7 a.m.: make coffee, eat breakfast and talk to baby while pumping breastmilk (love you, hands-free bustier!). Send thanks out the the universe for a happy baby who is content to sit in a bouncy seat and chew on her fist while mama frantically tries to get everything done.
7:30 a.m.: Daycare drop-off. Attempt to look like a caring parent who is not just flinging the baby into the daycare room because she is late to work. Kiss baby.
8 a.m.: First 2 patients are no-shows. Work on finishing notes from the day before.
8:40-10:40 a.m.: see run-of-the-mill hypertension, sore throat and lab follow up visits
10:45 a.m.: Paranoid schizophrenic, 3 pack a day smoker. Here to follow up on lab results. Complains of dyspnea on exertion. No kidding, you smoke 3 packs a day and you find it hard to walk up a flight of stairs? I’m shocked. Counsel on smoking cessation. Secretly think to self that smoking cessation counseling is futile. Start statin for hyperlipidemia. Counsel patient about cutting down on fast food intake. Secretly think to self that lifestyle counseling for cholesterol in this case is futile. Ask patient to schedule follow up in 4 weeks. Hope that patient shows up for next appointment.
11:50 a.m.: Finish notes from morning. Boobs are hurting. Time to pump! Feel an almost pathetic amount of anticipation for my date with the breast pump.
12-12:30 p.m.: Pump breastmilk in the “private space” (aka converted utility closet), surrounded by bundles of pamphlets, condoms and insulin syringes. Eat lunch while pumping.
1 p.m.: Patient thanks me for curing her bronchitis with prednisone and inhalers. No problem, ma’am!
1:10 p.m.: Patient with what could best be described as a “strange affect” or “Mental illness NOS” tells me that he has been thinking about cutting the skin around his neck and peeling his face up to look at what is underneath. After ascertaining that this isn’t a real plan and the patient is not a danger to himself, I tell him that it would be pretty difficult to put his skin back on. “No problem,” he says, “I’ll just use superglue.” Um, I don’t think that will work, sir.
1:30 p.m.: See a patient who never takes her meds, have same discussion with her for the 10th time (seriously) about why treating high blood pressure is important. Threaten to take a picture of myself shaking my finger at her so she can tape it to her wall over her pill bottles. Patient laughs. I laugh. Then I tell her that she’s going to have a stroke.
1:50 p.m.: Observe a physician colleague doing trigger point injections for muscle spasms. Hope to do trigger point injections on my own someday soon.
2:10 p.m.:Patient with fibromyalgia, requesting med refills
2:30 p.m.: Annual physical exam on a male-to-female transgender patient. Preparing for the breast exam, she takes off her bra and shows me her “new breasts.” The new breasts are silicone implant demos with “DO NOT IMPLANT” printed on the backs. Patient tells me she paid $30 each for them on the street…I wonder which plastic surgeon they were stolen from.

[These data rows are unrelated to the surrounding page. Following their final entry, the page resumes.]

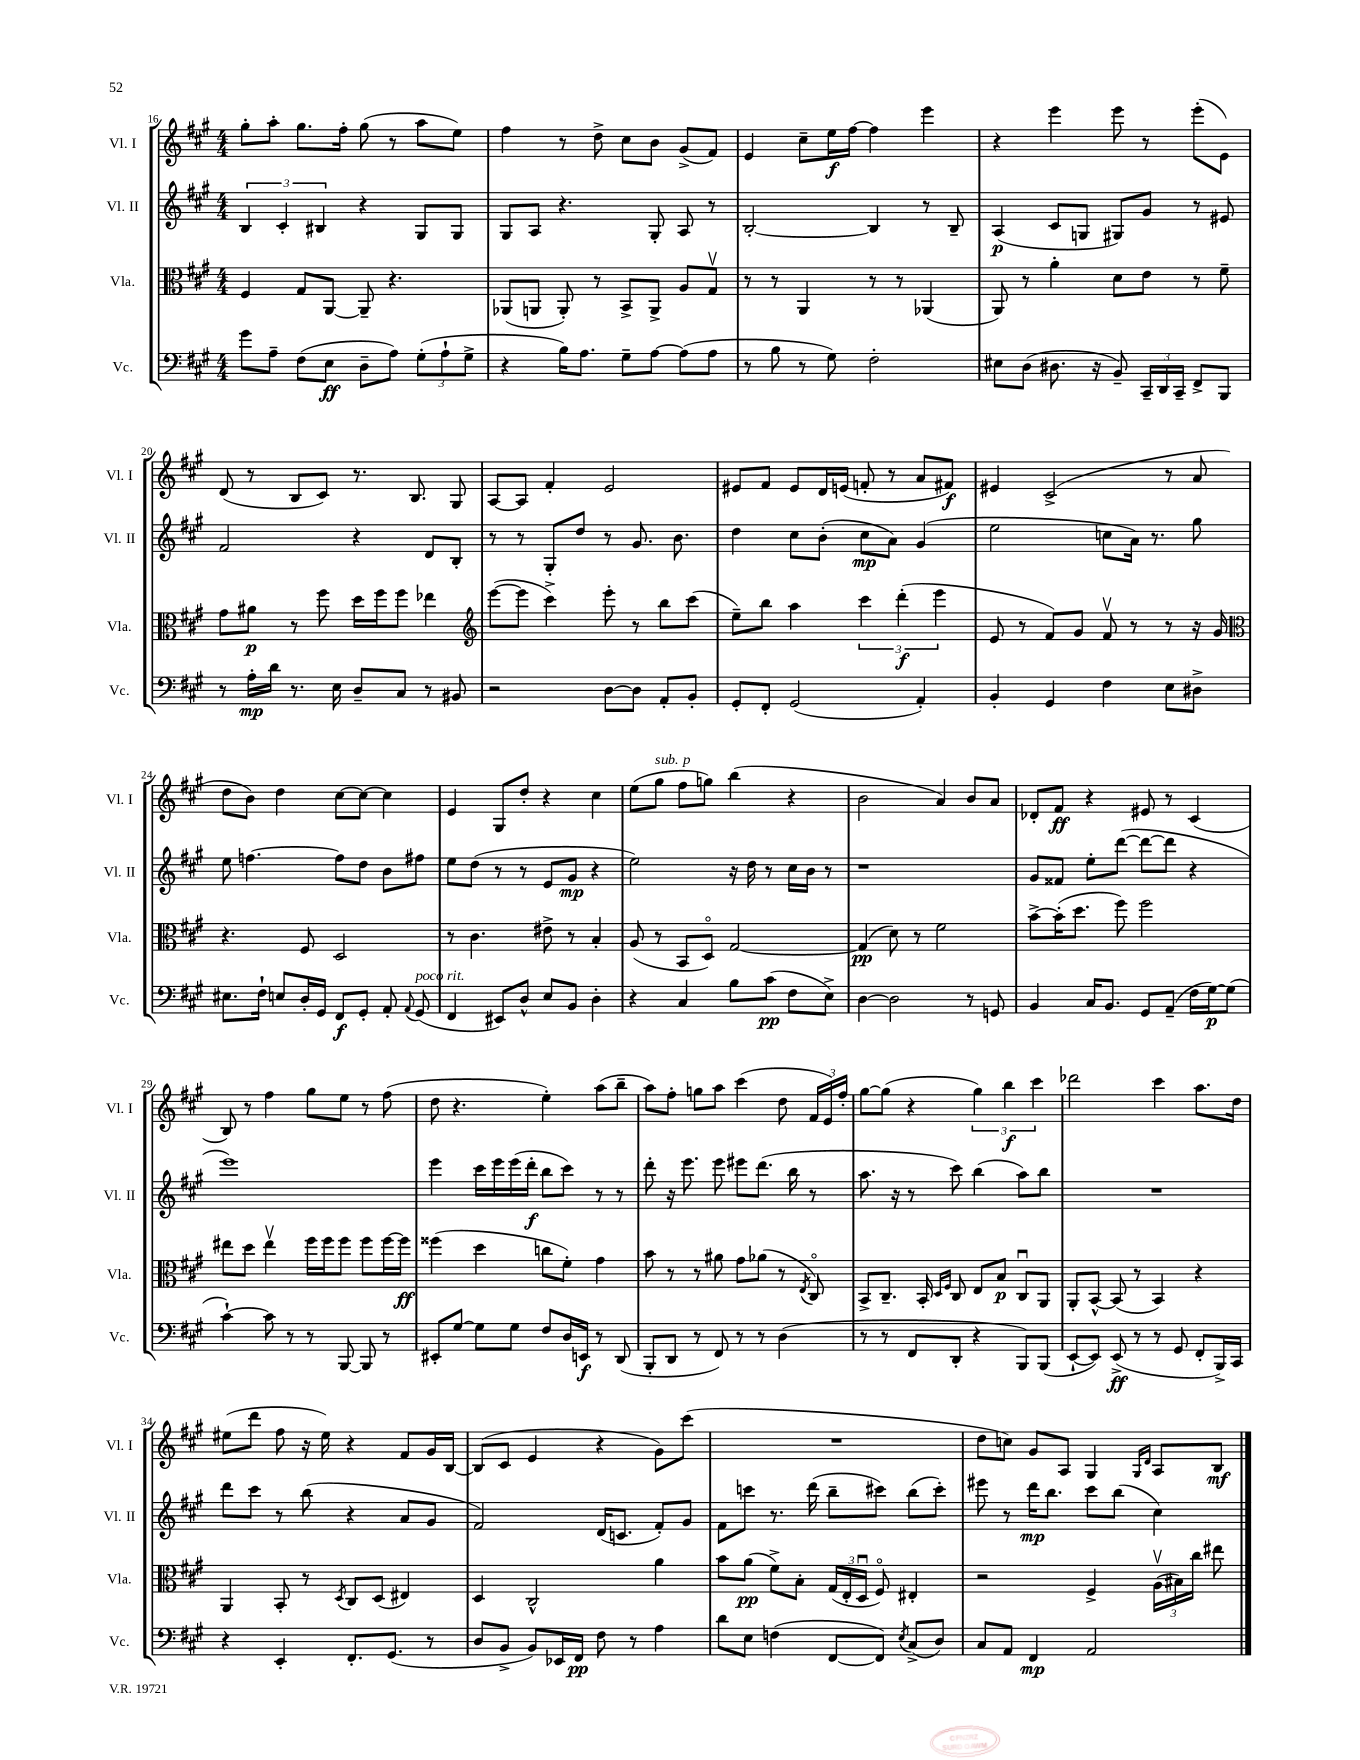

**kern	**kern	**kern	**kern
*staff4	*staff3	*staff2	*staff1
*clefF4	*clefC3	*clefG2	*clefG2
*k[f#c#g#]	*k[f#c#g#]	*k[f#c#g#]	*k[f#c#g#]
*M4/4	*M4/4	*M4/4	*M4/4
8g#	4F#	6B	8gg#'
8A~	.	.	8aa'
.	.	6c#'	.
(8F#	8G#	.	8.gg#
.	.	6B#	.
8E	[8AA	.	.
.	.	.	16ff#'
8D~	8AA~]	4r	(8gg#
8A)	4.r	.	8r
(12G#'	.	8G#	8aa
12A`	.	.	.
.	.	8G#	8ee)
12G#^	.	.	.
=	=	=	=
4r	(8AA-	8G#	4ff#
.	8AA	8A	.
16B)	8AA')	4.r	8r
8.A	.	.	.
.	8r	.	8dd^
8G#~	8BB^	.	8cc#
[8A	8AA^	8G#'	8b
(8A]	8A	8A	(8g#^
8A	8G#v	8r	8f#)
=	=	=	=
8r	8r	[2B'	4e
8B	8r	.	.
8r	4AA	.	8cc#~
8G#)	.	.	16ee
.	.	.	[16ff#
2F#'	8r	4B]	4ff#]
.	8r	.	.
.	(4AA-	8r	4eee
.	.	8B~	.
=	=	=	=
8E#	8AA)	(4A	4r
(8D	8r	.	.
8.D#	4a'	8c#	4eee
.	.	8G	.
16r	.	.	.
8BB~)	8d	8G#)	8eee
24CC#~	8e	8g#	8r
24DD	.	.	.
24CC#~	.	.	.
8FF#^	8r	8r	(8eee'
8BBB	8f#~	8e#	8e)
=	=	=	=
8r	8g#	2f#	(8d
16A'	8a#	.	8r
16d	.	.	.
8.r	8r	.	8B
.	8ff#	.	8c#)
16E	.	.	.
8D~	16dd	4r	8.r
.	16ff#	.	.
8C#	8ff#	.	.
.	.	.	8.B
8r	4ee-	8d	.
8BB#	.	8B'	8G#
=	=	=	=
*	*clefG2	*	*
2r	([8eee	8r	[8A
.	8eee]	8r	8A]
.	4ccc#^)	8G#'	4f#'
.	.	8dd	.
[8D	8eee'	8r	2e
8D]	8r	8.g#	.
8AA'	8bb	.	.
.	.	8.b	.
8BB'	(8ccc#	.	.
=	=	=	=
8GG#'	8ee~)	4dd	8e#
8FF#'	8bb	.	8f#
(2GG#	4aa	8cc#	8e#
.	.	(8b'	16d
.	.	.	(16e
.	6ccc#	8cc#	8f'
.	.	8a)	8r
.	(6ddd'	.	.
4AA')	.	(4g#	8a
.	6eee	.	.
.	.	.	8f#)
=	=	=	=
4BB'	8e	2ee	4e#
.	8r	.	.
4GG#	8f#)	.	(2c#^
.	8g#	.	.
4F#	8f#v	8cc	.
.	8r	16a)	.
.	.	8.r	.
8E	8r	.	8r
8D#^	16r	8gg#	8a
.	16g#	.	.
=	=	=	=
*	*clefC3	*	*
8.E#	4.r	8ee	8dd
.	.	[4.ff	8b)
16F#`	.	.	.
8E	.	.	4dd
16D'	8F#	.	.
16GG#	.	.	.
8FF#	2D	8ff]	[8cc#
8GG#'	.	8dd	8cc#_
8AA'	.	8b	4cc#]
8qqAA	.	.	.
(8GG#	.	8ff#	.
=	=	=	=
4FF#	8r	8ee	4e
.	4.c#	(8dd	.
8EE#)	.	8r	8G#
8D^^	.	8r	8dd'
8E	8e#^	8e	4r
8BB	8r	8g#	.
4D'	4B'	4r	4cc#
=	=	=	=
4r	(8A	2ee)	(8ee
.	8r	.	8gg#
4C#	8BB	.	8ff#
.	8Do)	.	8gg)
8B	[2G#	16r	(4bb
.	.	16dd	.
(8c#	.	8r	.
8F#	.	16cc#	4r
.	.	16b	.
8E^)	.	8r	.
=	=	=	=
[4D	(4G#]	1r	2b
2D]	8d)	.	.
.	8r	.	.
.	2f#	.	4a)
8r	.	.	8b
8GG	.	.	8a
=	=	=	=
4BB	[8b^	8g#	8d-'
.	(16b']	8f##	8f#
.	8.dd	.	.
16C#	.	8ee'	4r
8.BB	.	.	.
.	8ff#)	([8ddd	.
8GG#	2ff#	8ddd_	8e#
(8AA~	.	8ddd]	8r
16F#	.	4r	(4c#
[16G#)	.	.	.
(8G#]	.	.	.
=	=	=	=
[4c#`)	8ee#	1eee)	8B)
.	8dd	.	8r
8c#]	4ee#v	.	4ff#
8r	.	.	.
8r	16ff#	.	8gg#
.	16ff#	.	.
[8BBB	8ff#	.	8ee
8BBB]	8ff#	.	8r
8r	[16ff#	.	(8ff#
.	16ff#]	.	.
=	=	=	=
8EE#'	(4ff##	4eee	8dd
[8G#	.	.	4.r
8G#]	4dd	16ccc#	.
.	.	16eee	.
8G#	.	(16eee	.
.	.	16ddd'	.
8F#	8cc	8bb	4ee')
16D	8f#')	8ccc#)	.
16EE	.	.	.
8r	4g#	8r	(8aa
(8DD	.	8r	8bb~
=	=	=	=
8BBB'	8b	8ddd'	8aa)
8DD	8r	16r	8ff#'
.	.	8.eee	.
8r	8r	.	8gg
8FF#)	8a#	8eee	8aa
8r	8g#	8eee#	(4ccc#
8r	(8a-	(8.ddd	.
(4D	8r	.	8dd
.	.	16bb	.
.	8qE	.	.
.	8C#o)	8r	24f#
.	.	.	24e)
.	.	.	24ff#'
=	=	=	=
8r	8BB^	8.aa	[8gg#
8r	8.C#~	.	(8gg#]
.	.	16r	.
8FF#	.	8r	4r
.	16BB'	.	.
.	16qqD	.	.
.	16qqF#	.	.
8DD'	8C#	8ccc#)	.
4r	8E	(4bb	6gg#)
.	8B	.	.
.	.	.	6bb
8BBB)	8C#u	8aa)	.
.	.	.	6ccc#
(8BBB	8AA	8bb	.
=	=	=	=
[8EE`	8AA'	1r	2ddd-
8EE])	[8BB^^	.	.
(8EE^	(8BB]	.	.
8r	8r	.	.
8r	4BB)	.	4ccc#
8GG#	.	.	.
8FF#'	4r	.	8.aa
16BBB^)	.	.	.
16CC#	.	.	16dd
=	=	=	=
4r	4AA	8ddd	(8ee#
.	.	8ccc#	8ddd
4EE'	8BB'	8r	8ff#
.	8r	(8bb	16r
.	.	.	16ee#)
.	8qD	.	.
8.FF#'	8C#	4r	4r
.	(8D	.	.
(8.GG#	.	.	.
.	4E#)	8a	8f#
8r	.	8g#	16g#
.	.	.	[16B
=	=	=	=
8D	4D	2f#)	(8B]
8BB^	.	.	8c#
8BB)	2C#^^	.	4e
16EE-	.	.	.
16FF#	.	.	.
8F#	.	(16d	4r
.	.	8.c	.
8r	.	.	.
4A	4a	8f#')	8g#)
.	.	8g#	(8ccc#
=	=	=	=
8d	8b	8f#	1r
8E	(8a	8ccc	.
(4F	8f#^)	8.r	.
.	8B'	.	.
.	.	(16ddd	.
[8FF#	(24G#	8bb~	.
.	24E'	.	.
.	24Du	.	.
8FF#])	8F#o)	8ccc#)	.
8qE	.	.	.
(8C#^	4E#'	(8bb	.
8D)	.	8ccc#')	.
=	=	=	=
8C#	2r	8eee#	8dd
8AA	.	8r	8cc)
4FF#	.	16ddd	8g#
.	.	8.bb	.
.	.	.	8A
2AA	4F#^	8ccc#	4G#
.	.	(8bb	.
.	.	.	16qqG#
.	.	.	16qqd
.	(24Av	4cc#)	8A
.	24B#)	.	.
.	24cc#	.	.
.	8ee#	.	8B
==	==	==	==
*-	*-	*-	*-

3:20 p.m.: Follow up visit for a male-to-female transgender patient who started on hormones before my maternity leave. Her labs look great and she says she is feeling “wonderful.” She looks much happier than when we first met.
3:40 p.m.: Last visit of the day is a narcotic refill for a patient with a mysterious chronic pain that she reports is “extremely severe.” Narcotics are refilled and patient is referred back to PCP for follow up.
5:00 p.m.: Finish most of my notes, listen to voicemails, do med refill requests, pack up my stuff to go home. Another day of saving lives!